The “challenge” in “coding challenge” is this: how short can we make a program that checks into Foursquare like a person would?  There are a couple of basic mechanisms in play.  First, you have to open a connection, log in, and then make a check-in.  As it turns out, Foursquare’s API lets us automate most of the work, so long as we’re willing to pretend to be a browser.  My entry into the challenge is not so much an original entry as it is a refinement of the challenge’s script, as such, the basic idea (a script written in Perl that pretends to be an iPhone) is the same.

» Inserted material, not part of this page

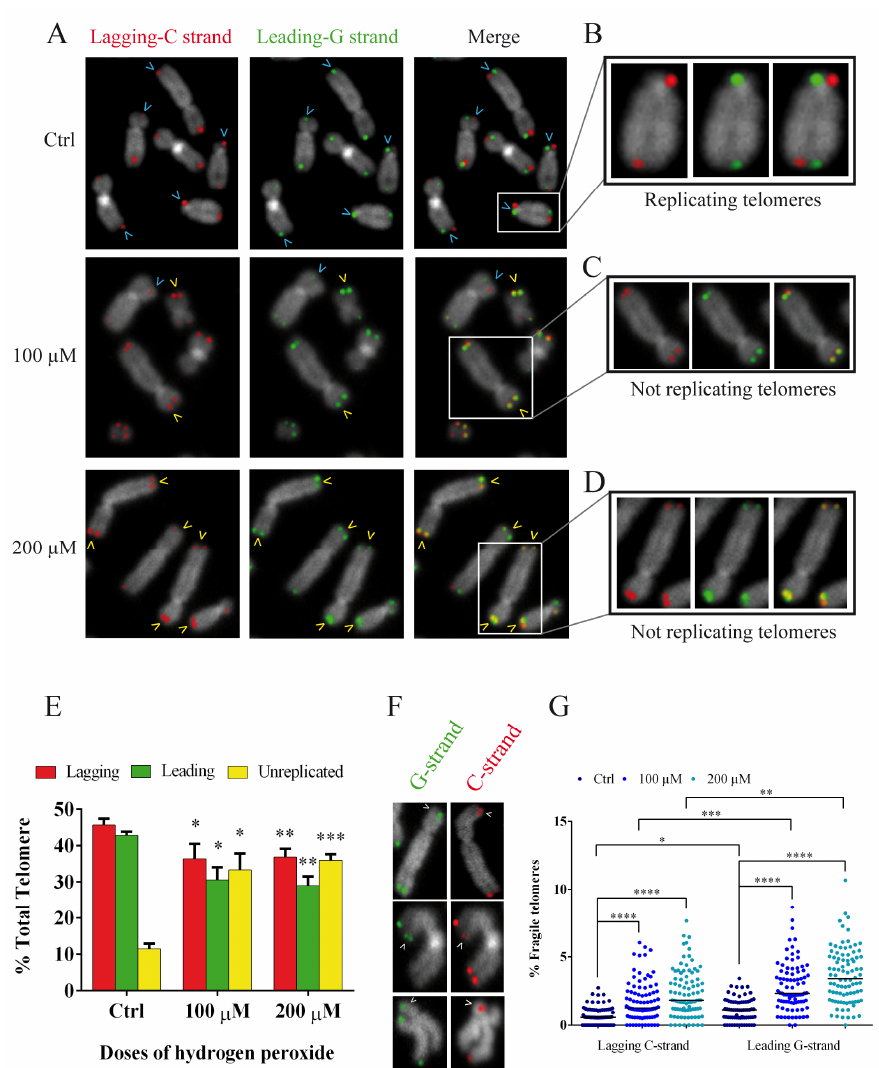
Figure 8. Chromosome Orientation-FISH to study replication at telomere. ( A ) Representative image of control and treated MRC-5 chromosomes, labeled by telomere-specific C- and G-rich probes. In detail red spots indicate the lagging C-strand, and green spots indicate the leading G-strand. The presence of both signals indicates unreplicated telomeres highlighted with yellow arrows, while blue arrows indicate replicated telomeres that displayed only one signal on each chromatid. Three enlarged chromosomes with replicated ( B ) and unreplicated telomere are shown to the right of the picture ( C – D ). The quantification of the % of replicated (both leading and lagging) and unreplicated telomeres is shown in the graph ( E ), demonstrating a significant decrease in replicated telomeres and an increase of unreplicated telomeres in 100 and 200 µM H 2 O 2 -treated samples with respect to the controls. The error bars denote the standard error. ( F ) Representative images of chromosomes with fragile sites for both the leading and lagging strands. The quantification of fragile telomeres is shown in ( G ), showing an increase in the percentage of fragile telomeres for the leading and lagging strands after treatment with both doses of hydrogen peroxide. The lines represent the median. Statistical analysis was performed between treated and control samples. * p < 0.05; ** p < 0.01; *** p < 0.001 by Student’s t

I submitted three lines to the challenge, but as an exclusive for this blog, I have it down to two, each of which is reproduced below:

BEGIN {
    eval "use $_" for qw(MIME::Base64 IO::Socket)
}
readline do {
    printf({
        $sock = IO::Socket::INET->new(PeerAddr => 'api.foursquare.com',
                     PeerPort => 80, Proto => 'tcp', Type => SOCK_STREAM)
    } join (v13.10,
        "POST /v1/checkin HTTP/1.1" "Host: api.foursquare.com",
        "User-Agent: Mozilla/5.0 (iPhone; U; CPU like Mac OS X; en) "
            . "AppleWebKit/420+ (KHTML, like Gecko) "
            . "Version/3.0 Mobile/1C10 Safari/419.3",
        "Content-Type: application/x-www-form-urlencoded",
        "Authorization: Basic ${\encode_base64 'YOUR_USERNAME_HERE' . ':'
            . 'YOUR_PASSWORD_HERE'}", 'Content-Length: %2$s', '', '%1$s'
        ), local $_ = sprintf('vid=%s&private=0&geolat=%s&geolong=%s',
            $ARGV[0], map { $_ + rand() * 1e-4 - 5e-5 } @ARGV[1, 2]),
        2 + length),
    $sock
} if sleep rand() * 600

Almost all of the script’s code occurs in the call to printf().  The first argument in the curly braces is the filehandle to print to, and the rest are a series of strings concatenated by v13.10 (“\r\n”, of course).  I’m abusing $_ in order to save creating a $str variable (the format ‘%2$s %1$s’ will reverse the arguments to sprintf).  For maximum compatibility, I’ve used %s as a format for @ARGV[1, 2] despite them being floating-point.

As a signing-off note, astute readers will see that I submitted the vstring v15.12, which is incorrect.  I apologize for getting octal and decimal confused and hope that seasoned PDP-11 programmers can forgive me.